Anyway, the result is a gigantic chart, partly excerpted below.  And some discussion:

I wanted to see if there were patterns in how writers saw the monster. As it turned out, the patterns were clearer than I imagined. Nuclear holocaust was really popular after 1945; that’s to be expected. But the precipitous and permanent drop in nuclear war’s popularity after the dissolution of the U.S.S.R. in 1991 (see chart)? That surprised me.

….The easily spotted trends make the patterns’ total collapse in the mid-1990s even weirder. Human-created apocalypses shrink dramatically, and there’s a sudden spike of unexplained apocalypse scenarios at the turn of the century. What happened? One possibility is that every End started to feel clichéd.

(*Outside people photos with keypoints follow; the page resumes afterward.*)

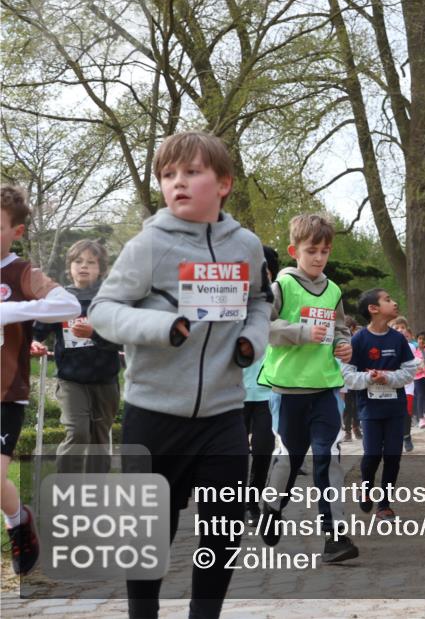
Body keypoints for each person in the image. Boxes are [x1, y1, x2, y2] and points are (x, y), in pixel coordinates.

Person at [89, 132, 272, 618]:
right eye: (169, 175)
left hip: (223, 414)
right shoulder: (148, 244)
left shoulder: (247, 246)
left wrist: (253, 340)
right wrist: (162, 326)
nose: (178, 183)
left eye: (192, 172)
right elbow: (104, 310)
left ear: (225, 183)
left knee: (223, 530)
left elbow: (259, 301)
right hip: (154, 415)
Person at [256, 213, 356, 563]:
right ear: (293, 250)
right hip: (287, 389)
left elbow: (340, 329)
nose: (319, 258)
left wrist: (345, 345)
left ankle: (335, 535)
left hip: (326, 386)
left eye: (325, 251)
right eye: (312, 250)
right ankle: (271, 506)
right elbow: (261, 326)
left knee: (328, 459)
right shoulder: (282, 286)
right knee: (290, 456)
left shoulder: (333, 290)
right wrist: (299, 331)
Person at [1, 184, 81, 576]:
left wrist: (13, 310)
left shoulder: (21, 273)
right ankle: (19, 521)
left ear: (15, 231)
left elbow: (70, 304)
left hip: (6, 391)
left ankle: (18, 523)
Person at [31, 239, 121, 474]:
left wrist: (95, 333)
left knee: (100, 440)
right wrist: (33, 342)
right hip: (71, 380)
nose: (84, 266)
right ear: (69, 267)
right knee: (78, 432)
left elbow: (122, 339)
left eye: (91, 262)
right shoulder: (60, 300)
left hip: (106, 379)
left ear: (101, 269)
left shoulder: (110, 300)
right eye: (78, 261)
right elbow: (37, 331)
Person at [341, 289, 418, 519]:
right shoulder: (359, 340)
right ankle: (366, 489)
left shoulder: (398, 339)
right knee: (372, 454)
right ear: (373, 309)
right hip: (370, 408)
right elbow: (347, 374)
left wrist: (389, 378)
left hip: (395, 407)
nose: (394, 303)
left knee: (393, 455)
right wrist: (368, 379)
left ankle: (384, 504)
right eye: (388, 300)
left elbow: (410, 370)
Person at [241, 245, 280, 522]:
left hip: (268, 391)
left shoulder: (277, 304)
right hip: (233, 392)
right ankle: (235, 500)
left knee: (264, 449)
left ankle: (253, 502)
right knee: (234, 454)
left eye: (265, 268)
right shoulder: (229, 302)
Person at [392, 316, 417, 452]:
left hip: (407, 385)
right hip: (392, 385)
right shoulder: (388, 344)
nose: (400, 330)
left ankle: (407, 436)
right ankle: (395, 438)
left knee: (406, 411)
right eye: (397, 328)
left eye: (402, 327)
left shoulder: (411, 347)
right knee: (395, 413)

The terror of a possible nuclear war faded, and no new extravagant ways to kill ourselves appeared to replace it.

My theory: most the explained apocalypses hightailed it to the movie theater, where practically the whole point of apocalyptic storytelling is to show you exactly how the planet is destroyed in loving IMAX/Technicolor/Dolby CGI detail.  This wouldn’t really be on my mind except that I’ve now seen the trailer for 2012 about a hundred times — it feels like a hundred times, anyway — and apparently the purpose of the movie is to make the entire genre obsolete by rolling up every disaster movie trope ever invented into one ultimate 2-hour extravaganza never to be surpassed.  Everything will be destroyed.  Every manner of destroying things will be used.  Every cliche will be exploited.  When you’re done, you will never need to see another disaster movie ever again!

Which is fine with me.  I’m just wondering if they’ll even pretend to tell a story while all this mayhem is going on.  Or is that too old school these days?

POSTSCRIPT: I also have a question about the chart: what happened in 2000?  Not a single work of planet-ending fiction in the entire year?  Really?